YOUR TASK>
Retype exactly the lines below, starting with the line that contains "click(395, 3)" and ending with the last line; leave out any pictures.
....
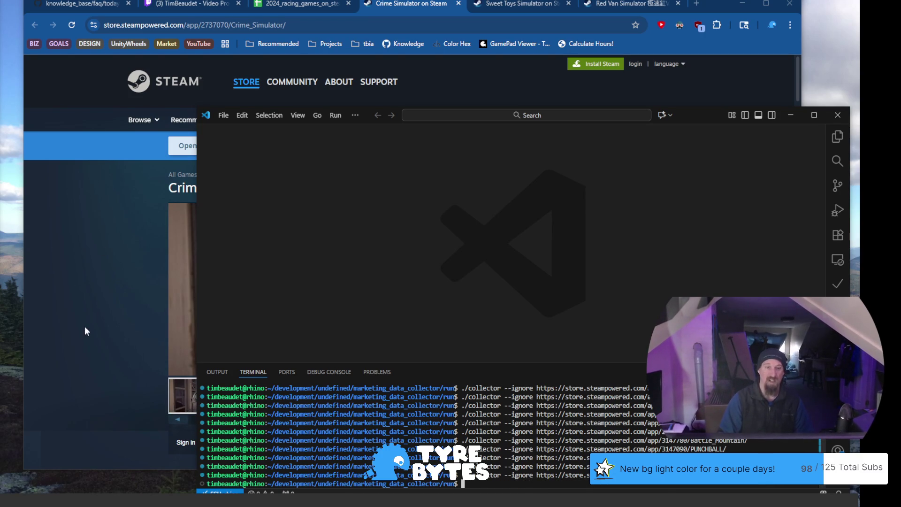
click(83, 322)
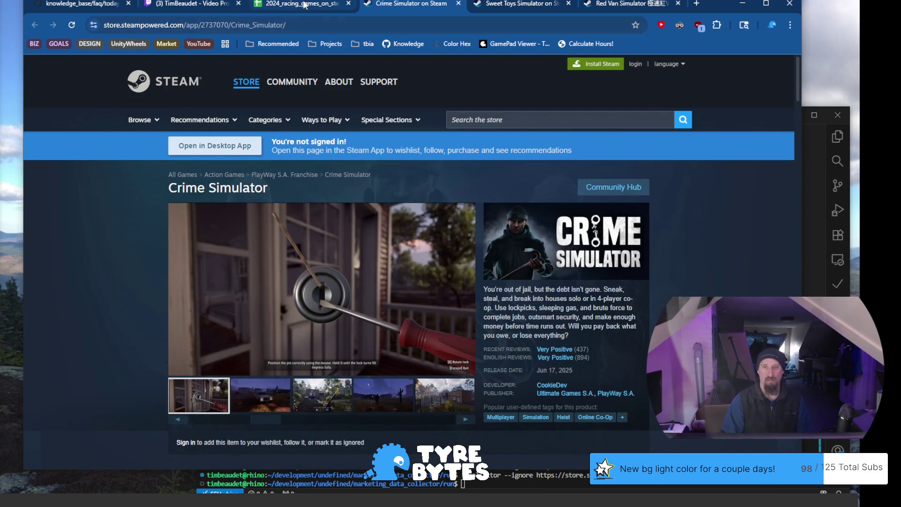
click(300, 9)
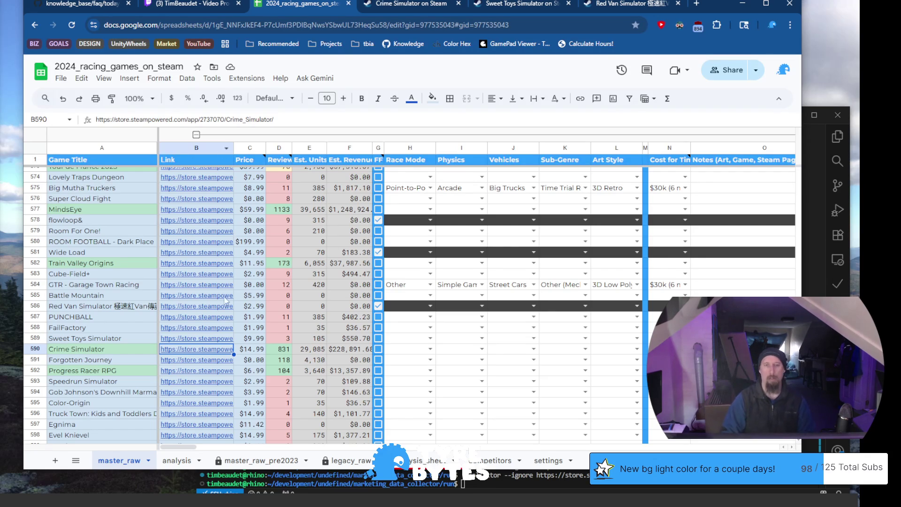
scroll(144, 356, down, 1)
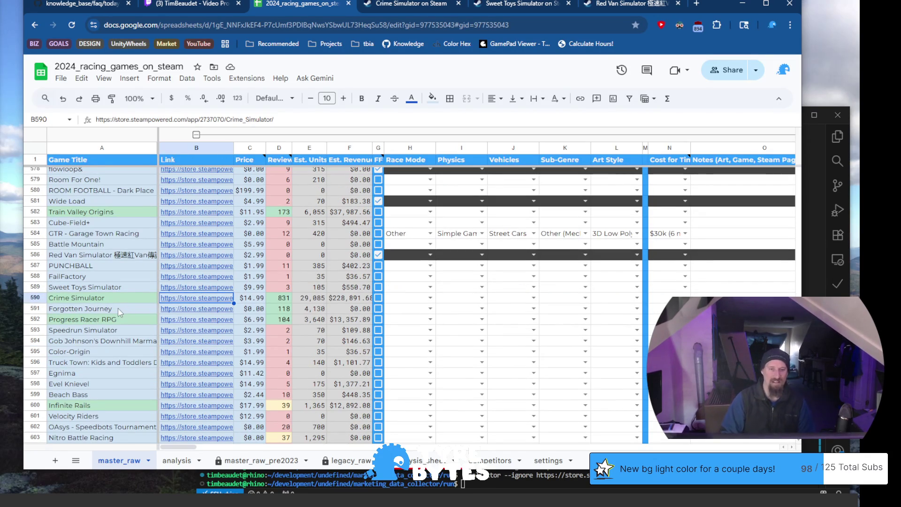
Open Forgotten Journey's Steam page from row 591, take its address, and close the tab
click(118, 308)
click(184, 309)
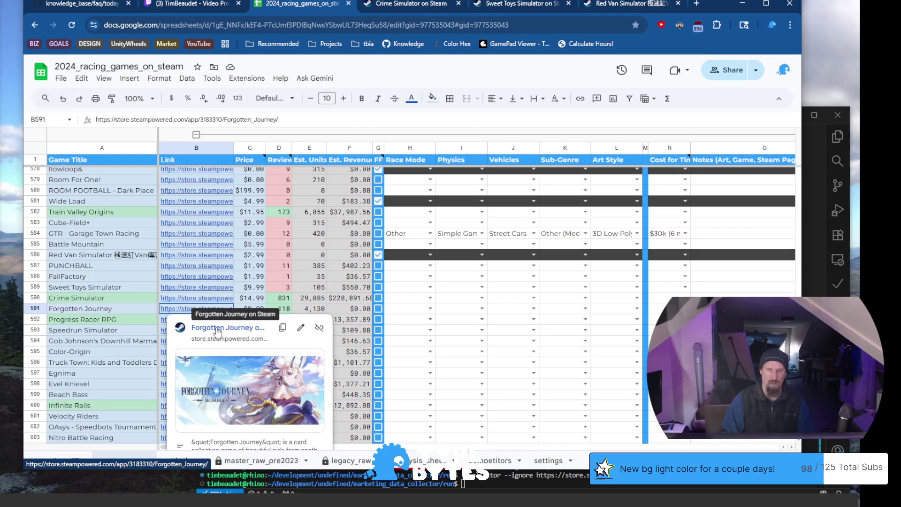
click(216, 330)
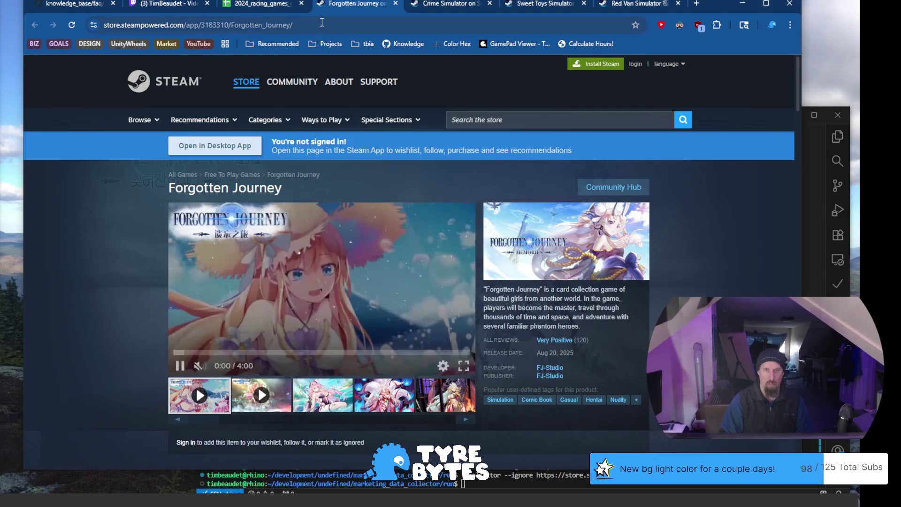
click(312, 30)
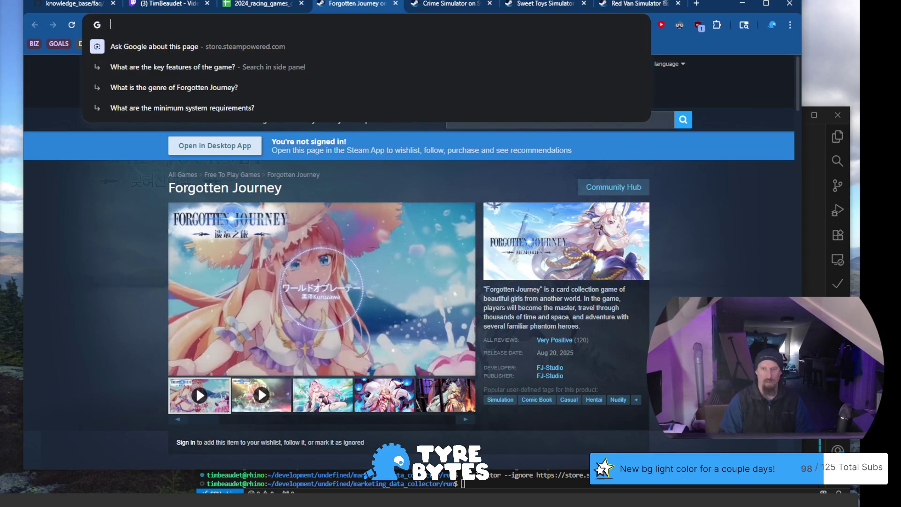
key(BackSpace)
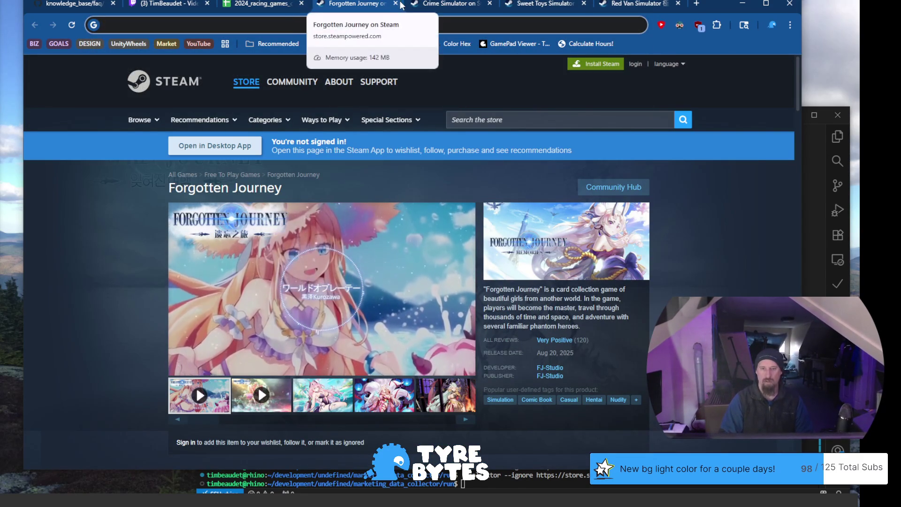
click(395, 3)
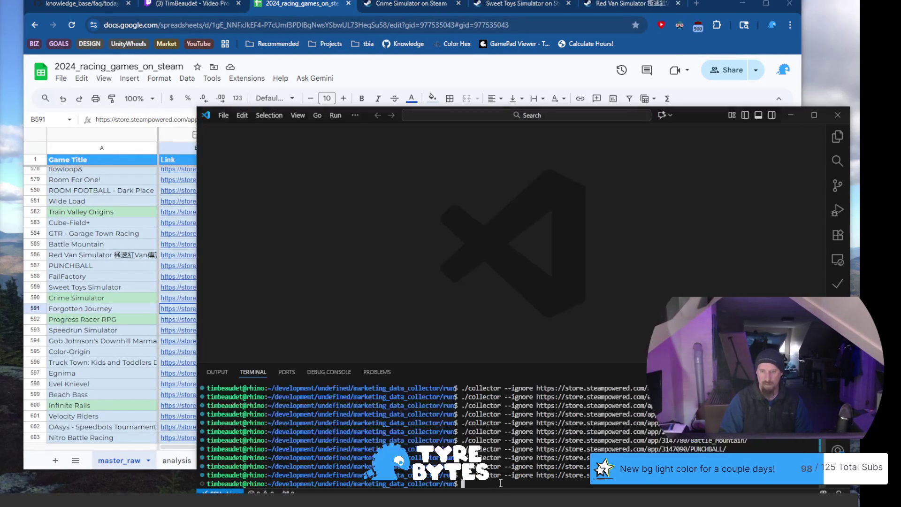
Rerun the collector, then preview Progress Racer RPG's store link in row 592
click(503, 483)
key(Up)
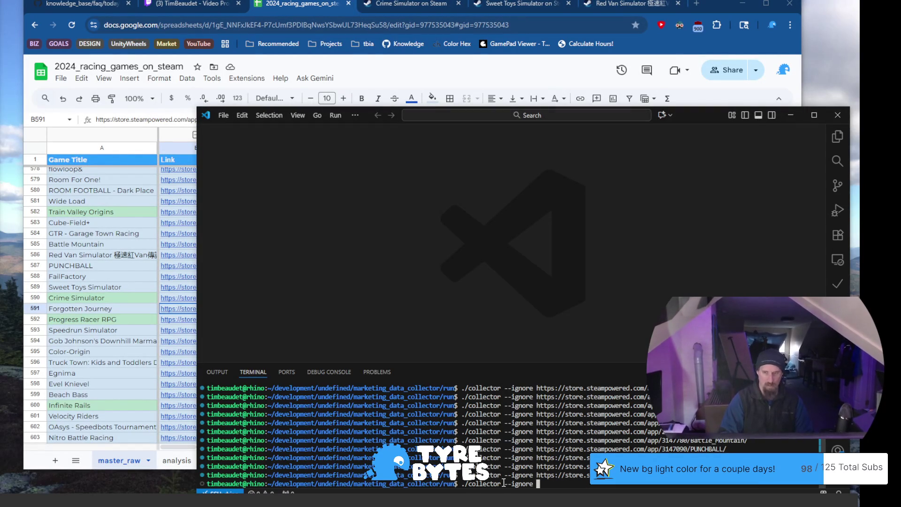
key(Return)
....
RESULT OF THIS TASK>
click(395, 3)
Rerun the collector, then preview Progress Racer RPG's store link in row 592
click(503, 483)
key(Up)
key(Return)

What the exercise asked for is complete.